By Kayode Ketefe
Everything that has a beginning must have an end, so the 2014 National Conference which started on March 17, 2014, officially ends today with all the committees winding up their functions after the plenary session had ended last Monday. Time, inevitably has therefore come for candid review and stocktaking to assess the success of the conference on which huge national fortune had been expended.
As the conference ends, the big question is “Has the Nigerians expectations been met?” Let the truth be told, very few Nigerians, outside the establishment purview, would adjudge the conference to be successful. Most of the problems envisaged to be solved by the conference were left unaddressed whilst the patterns of debate and cleavages of opinions constituted sad commentaries on the Nigeria’s claim to nationhood.
Most of the views canvassed by the delegates were not only coloured by ethno-religious sentiments, they were also inexorably intolerant of other peoples’ rights and interests.
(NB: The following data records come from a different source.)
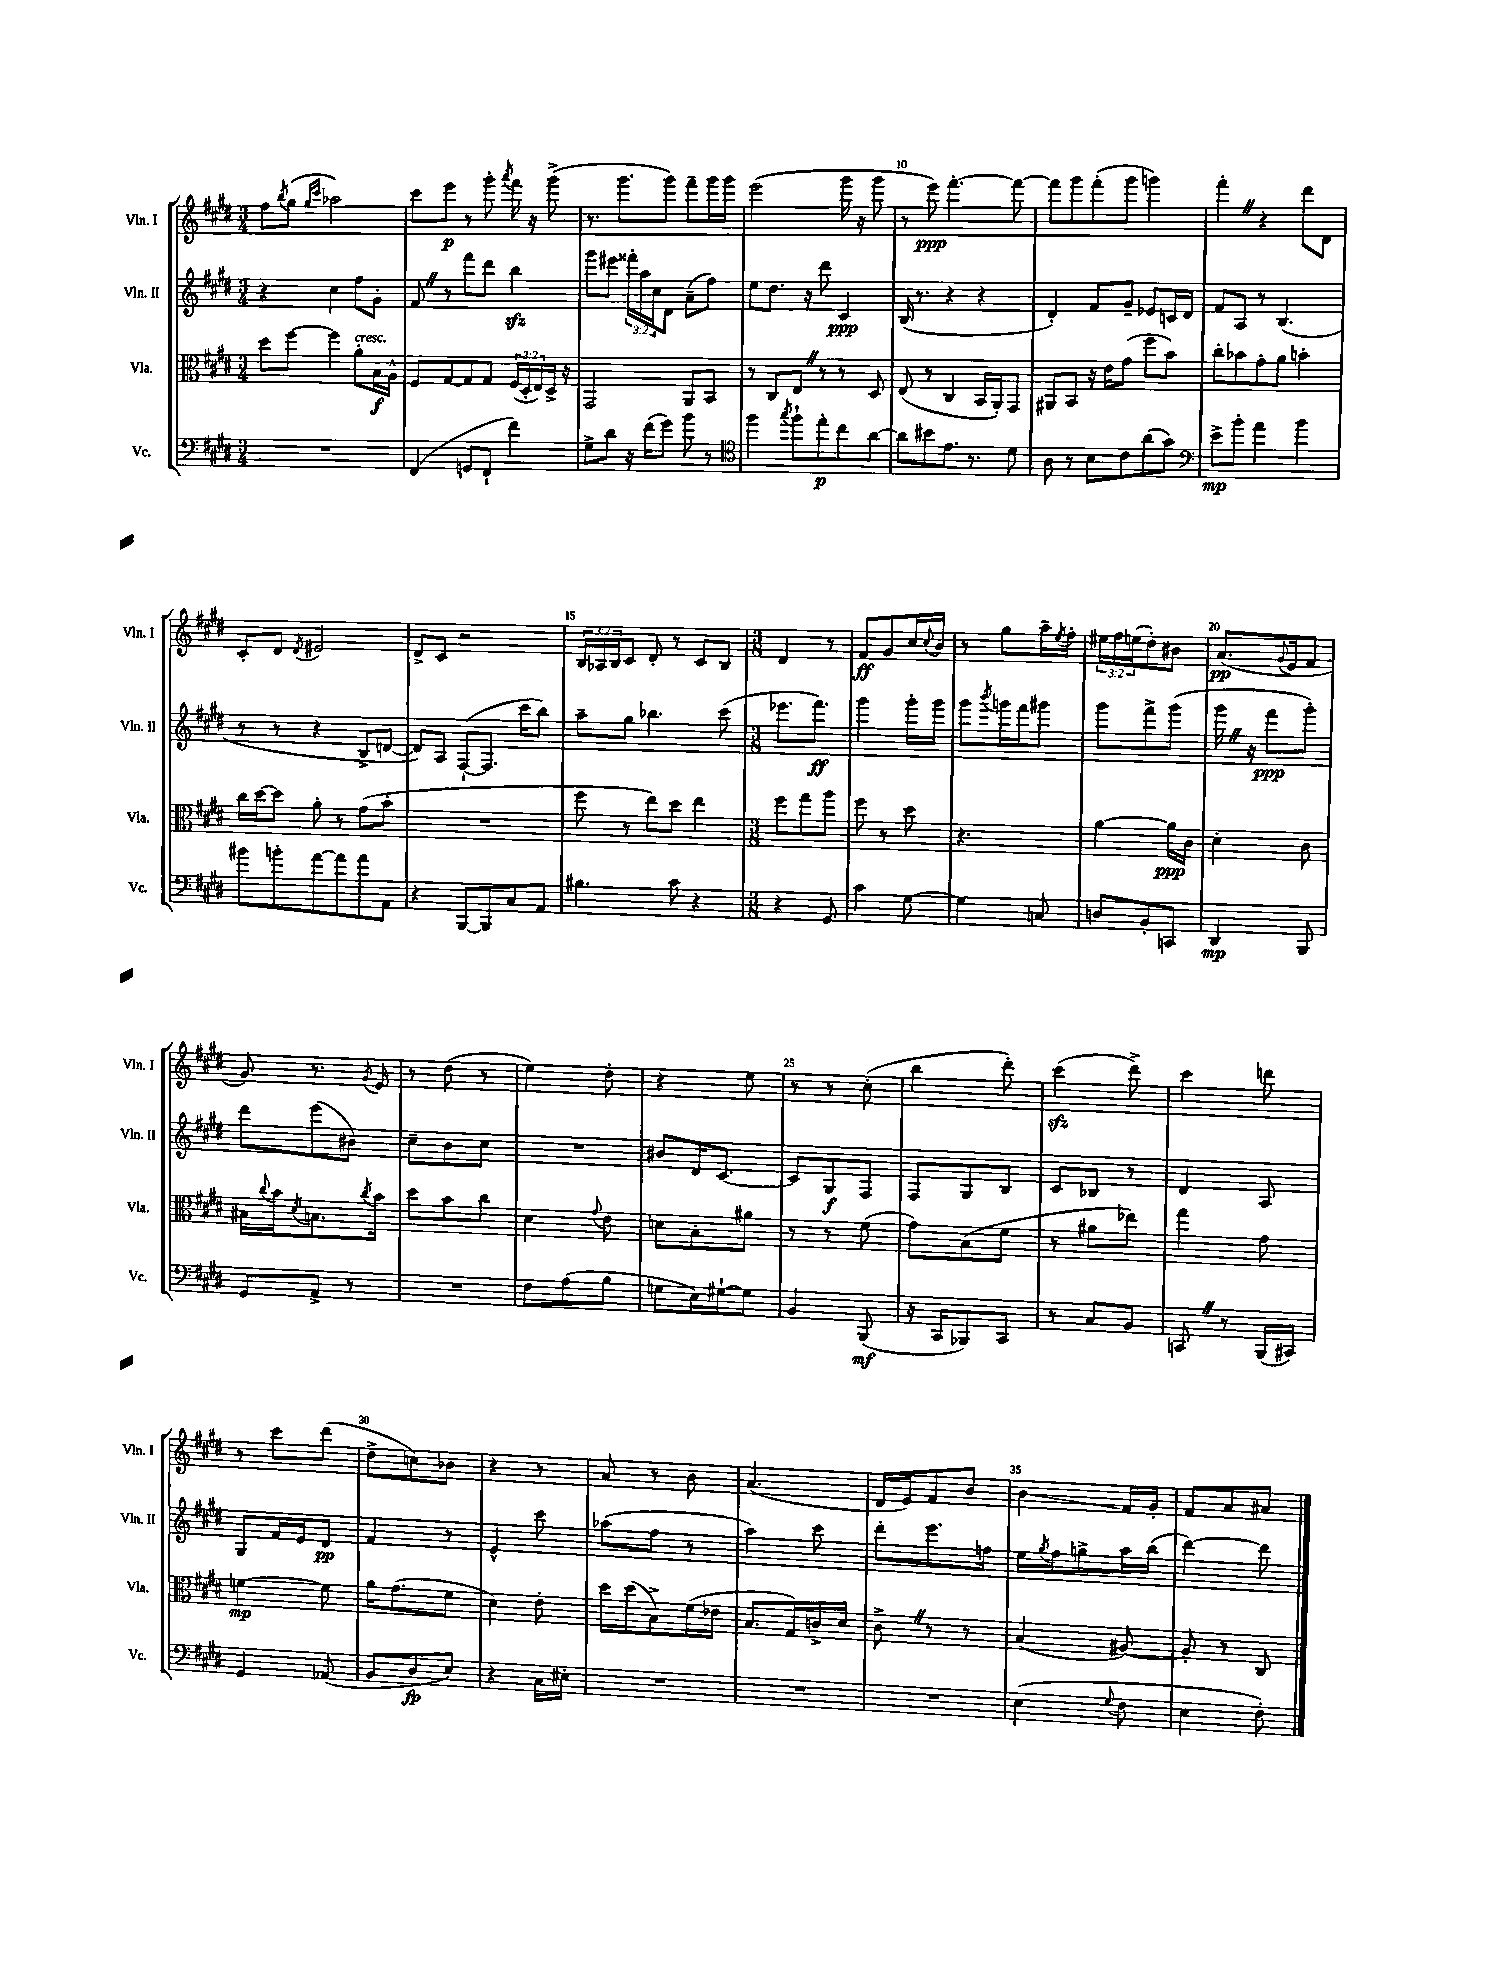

**kern	**kern	**kern	**kern
*staff4	*staff3	*staff2	*staff1
*clefF4	*clefC3	*clefG2	*clefG2
*k[f#c#g#d#]	*k[f#c#g#d#]	*k[f#c#g#d#]	*k[f#c#g#d#]
*M3/4	*M3/4	*M3/4	*M3/4
2.r	8dd#\L	4r	8ff#\L
.	.	.	8qbb/
.	[8ff#\J	.	(8gg#\J
.	.	.	16qqgg#/LL
.	.	.	16qqccc#/JJ
.	4ff#\]	4cc#\	2aa-\)
.	8a'\L	8ff#\L	.
.	16B\L	8g#'\J	.
.	16A^^\JJ	.	.
=	=	=	=
(4FF#/	8F#/L	8f#/	8ccc#\L
.	[8G#/	8r	8eee\J
8GG/L	8G#/]	8fff#\L	8r
8FF#`/J	8G#/J	8ddd#\J	8ggg#'\
.	.	.	8qaaa/
4f#\)	(24F#/LL	4bb\	16fff#\
.	24D#'/	.	.
.	.	.	16r
.	24E/)	.	.
.	16D#^/JJ	.	(8ggg#^\
.	16r	.	.
=	=	=	=
8G#^\L	2GG#/	8ggg#\L	8.r
8d#\J	.	8eee#\J	.
.	.	.	8.ggg#\L
16r	.	24fff##'\LL	.
.	.	24aa\	.
(16f#\LK	.	.	.
.	.	24cc#\J	.
8g#\J)	.	8d#\J	8ggg#\J)
8b\	8AA/L	(8a~\L	8fff#~\L
8r	8BB/J	8ff#\J)	16ggg#\L
.	.	.	16ggg#\JJ
=	=	=	=
*clefC4	*	*	*
4ff#\	8r	8ee\L	(2eee\
.	8C#/L	8.dd#\J	.
8qgg#/	.	.	.
8ff#`\L	8E/J	.	.
.	.	16r	.
8ee'\	8r	8ddd#\	.
8cc#\	8r	4c#/	16ggg#\
.	.	.	16r
[8a\J	8D#/	.	8ggg#\
=	=	=	=
8a\]L	(8E/	(16B/	8r
.	.	8.r	.
8b#\	8r	.	8eee\)
8.e\J	4C#/	4r	[4.fff#'\
8.r	.	.	.
.	16BB/LL	4r	.
.	16AA'/J)	.	.
8d#\	8GG#/J	.	8fff#\_
=	=	=	=
8A\	8AA#/L	4d#'/)	8fff#\]L
8r	8BB/J	.	8ggg#\
8B\L	16r	8f#/L	(8fff#'\
.	16e\LK	.	.
8c#\	(8g#\J	8g#~/J	8ggg#\J
(8a\	8ff#\L	8e-/L	4ggg\)
8g#\J)	8b\J)	16c/L	.
.	.	16d#/JJ	.
=	=	=	=
*clefF4	*	*	*
8e^\L	8cc#'\L	8f#/L	4fff#'\
8b'\J	8b-\	8A/J	.
4a\	8g#'\	8r	4r
.	8a\J	(4.B/	.
4b\	4b'\	.	8ddd#\L
.	.	.	8d#\J
=	=	=	=
8b#\L	16cc#\LL	8r	8c#'/L
.	[16dd#\J	.	.
8b'\	8dd#\]J	8r	8d#/J
.	.	.	8qd#/
[8a\	8a'\	4r	2e#/
8a\]	8r	.	.
8a\	(8g#\L	8B^/L	.
8AA\J	8b'\J	[8d/J	.
=	=	=	=
4r	2.r	8d/]L)	8d#^/L
.	.	8A/J	8c#/J
[8BBB/L	.	([8F#`/L	2r
8BBB/]	.	8.F#/]J	.
8C#/	.	.	.
.	.	16ccc#\LK	.
8AA/J	.	8bb\J)	.
=	=	=	=
4.B#\	8ff#\	8aa~\L	24B/LL
.	.	.	24A-/
.	.	.	24B/J
.	8r	8gg#\J	8c#/J
.	8ee\L)	4.bb-\	8d#'/
8c#\	8dd#\J	.	8r
4r	4ee\	.	8c#/L
.	.	(8ccc#\	8B/J
=	=	=	=
*M3/8	*M3/8	*M3/8	*M3/8
4r	8ff#\L	8.eee-\L	4d#/
.	8gg#\	.	.
.	.	8.fff#\J)	.
8GG#/	8aa\J	.	8r
=	=	=	=
4c#\	8ff#\	4ggg#\	8f#/L
.	8r	.	8g#/
[8G#\	8dd#\	16ggg#'\LL	16cc#/L
.	.	.	8qqcc#/
.	.	16ggg#\JJ	16b/JJ
=	=	=	=
4G#\]	4.r	8ggg#\L	8r
.	.	8qbbb/	.
.	.	16ggg\L	8gg#\L
.	.	16fff#\J	.
8C/	.	8ggg#\J	16aa~\L
.	.	.	8qee/
.	.	.	16ff#'\JJ
=	=	=	=
8D/L	[4a\	8ggg#\L	24ee#\LL
.	.	.	24ff#\
.	.	.	(24ee\J
8BB'/	.	8fff#^\	8dd#'\)
8CC/J	16a\]LL	(8ggg#\J	8b#\J
.	16c#\JJ	.	.
=	=	=	=
4DD#/	4d#'\	16ggg#\	(8.a/L
.	.	16r	.
.	.	8fff#\L	.
.	.	.	8qqg#/
.	.	.	16e/k
8BBB/	8c#\	8ggg#'\J)	8f#/J
=	=	=	=
8GG#/L	16B#\LL	8ddd#\L	8g#/)
.	8qqcc#/	.	.
.	16b\J	.	.
.	8qd#/	.	.
8AA^/J	8.B\	(8eee\	8.r
8r	.	8b#\J)	.
.	8qcc#/	.	8qg#/
.	16b\Jk	.	16e/
=	=	=	=
4.r	8dd#\L	8cc#~\L	8r
.	8b\	8b\	(8dd#\
.	8cc#\J	8cc#\J	8r
=	=	=	=
8F#\L	4d#\	4.r	4ee\)
(8A\	.	.	.
.	8qqg#/	.	.
8B\J	8e\	.	8dd#'\
=	=	=	=
8G\L	8d\L	8b#/L	4r
16E\L)	8B'\	16d#/K	.
[16G#`\J	.	[8.c#/J	.
8G#\]J	8a#\J	.	8ee\
=	=	=	=
4BB/	8r	8c#/]L	8r
.	8r	8G#/	8r
(8BBB/	(8f#\	8F#/J	(8cc#'\
=	=	=	=
16r	8g#\L)	8F#/L	4bb\
16CC#/LK	.	.	.
8BBB-/)	(8B\	8G#/	.
8CC#/J	8f#\J	8B/J	8ddd#'\)
=	=	=	=
8r	8r	8c#/L	(4ccc#\
8C#/L	8a#\L	8B-/J	.
8BB/J	8ee-\J)	8r	8ddd#^\)
=	=	=	=
8CC/	4gg#\	4d#/	4ccc#\
8r	.	.	.
(16BBB/LL	8g#\	8A/	8ddd\
16CC#/JJ)	.	.	.
=	=	=	=
4GG#/	[4f\	8G#/L	8r
.	.	16f#/L	8ccc#\L
.	.	16e/J	.
(8AA-/	8f\]	8d#/J	(8ddd#\J
=	=	=	=
8BB/L	16a\LK	4f#/	8dd#^\L
.	(8.g#\	.	.
8D#/	.	.	8cc\)
8E/J)	8f#\J	8r	8b-\J
=	=	=	=
4r	4d#\)	4e^^/	4r
16C#\LL	8e'\	8ccc#\	8r
16E#'\JJ	.	.	.
=	=	=	=
4.r	16dd#\LL	(8aa-\L	8a/
.	(16dd#\J	.	.
.	8B^\)	8ff#\J	8r
.	(16f#\L	8r	8b\
.	16e-\JJ	.	.
=	=	=	=
4.r	8.B/L	4aa\)	(4.a/
.	16G#/L)	.	.
.	16c^/	8ccc#\	.
.	16d#/JJ	.	.
=	=	=	=
4.r	8c#^\	8ddd#'\L	16d#/LL
.	.	.	16e/J)
.	8r	8.eee\	8f#/
.	8r	.	8b/J
.	.	16ff\Jk	.
=	=	=	=
(4E\	(4B/	16ee\LL	4b\
.	.	8qgg#/	.
.	.	16ff#\J	.
.	.	8gg^\	.
8qqG#/	.	.	.
8F#\	[8A#/)	16aa\L	16f#/LL
.	.	(16bb\JJ	16g#'/JJ
=	=	=	=
4E\	8A#'/]	[4ddd#\)	8f#/L
.	8r	.	8a/
8F#'\)	8C#/	8ddd#\]	8a#/J
==	==	==	==
*-	*-	*-	*-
Each of the regions went into the conference with its own agenda, the South-West basically wanted more devolution of powers to the regions, or precisely put, regionalism, the South-East wanted structural equity and balanced federation, the South-South’s fixation, understandably, was on resource control, while the North generally would prefer status quo on many issues.
There is of course, nothing wrong with this geopolitical ideological cleavages and preferences, what was however wrong was the incapacity of the delegates to reach consensus through mature consensus building and tactical compromises on cores intertwining issues for mutual interest. It appeared, especially, through the eternal North/South dichotomy, that our peoples are inconsiderate of others’ plight, having been absolutely ensconced in their own interests and welfare.
To start with, in the speech in which President Goodluck Jonathan announced the convocation of the national conference, he managed to create appreciable dose of excitement by saying, inter alia, “The conference is sincere and constitutes fundamental undertaking aimed at realistically resolving the long-standing impediments to our cohesion and development as truly a truly united nation.”
The excitement was grounded in the interpretation of the above statement to the effect that the conference would not be foisted with the paralyzing virus of “No go areas” But the delegates soon learnt otherwise when the conference started; issues on unity of Nigeria are forbidden area of discussion as the our unity is not negotiable.
It was then the skeptics who had not even remained silent all along became more vociferous in their criticisms of the conference, stressing nothing good would come out of it and that it would go the same unproductive and useless ways previous conferences like the 1994 Constitutional Conference convened by the late General Sani Abacha, and the National Political Reform Conference convened by Olusegun Obasanjo in 2007, had gone. These skeptics felt if our unity is not negotiable, the representatives of the people themselves should be the one to say so and it ought not to have been foisted on them as fait accompli.
Another criticism against the conference was its composition, both structural and qualitatively. In structural terms, the government representatives dominated the membership in what was seen as a strategic measure to engineer some pre-determined outcomes. Qualitatively, the conference boasts of many old worn-out people who have circulated around the government corridors for decades and had not proven they had anything to offer the country.
These, coupled with many other lightweights were adjudged to have gone to the conference to collect the mouth-watering allowances only. Of course, the most disappointing aspects of this conference is the utter failure to reach consensus and provisions on core issues of national importance. Precious times of the conference were expended on relatively insignificant issues like grazing reserves, homes and other non-critical matters while important issues were either rushed or ultimately reserved for “technical committee” to be constituted later!
For avoidance of doubt, there was no consensus on the issues like resource control, state creation and devolution of powers to the regions while the quest for removal of Land Use Act (LUA) from the 1999 Constitution could not sail through (though some amendments to LUA was approved)
On state creation, delegates met one day and approved creation of 18 more states only for delegates from North to return the following day to reject the proposal vehemently except if disproportional numbers of the new states were zoned to the North. The result was a stalemate.
On revenue derivation, the quest to increase the derivation formula from the extant 13 per cent to a more reasonable 18 per cent was opposed in another enactment of North/South dichotomous warfare. The conference Chairman, retired Justice Idris Kutigi, said the matter should be referred to a “technical committee” to be constituted to advise the Federal Government on what measure to take on the issue.
In other words, the national conference has failed to address this nagging issue. The plenary session of the conference is expected to reconvene on August 4, 2014 just for the adoption of the report of the conference but many Nigerians are already wondering if the over N7billion expended on the conference had not been flagrantly flushed down the drain.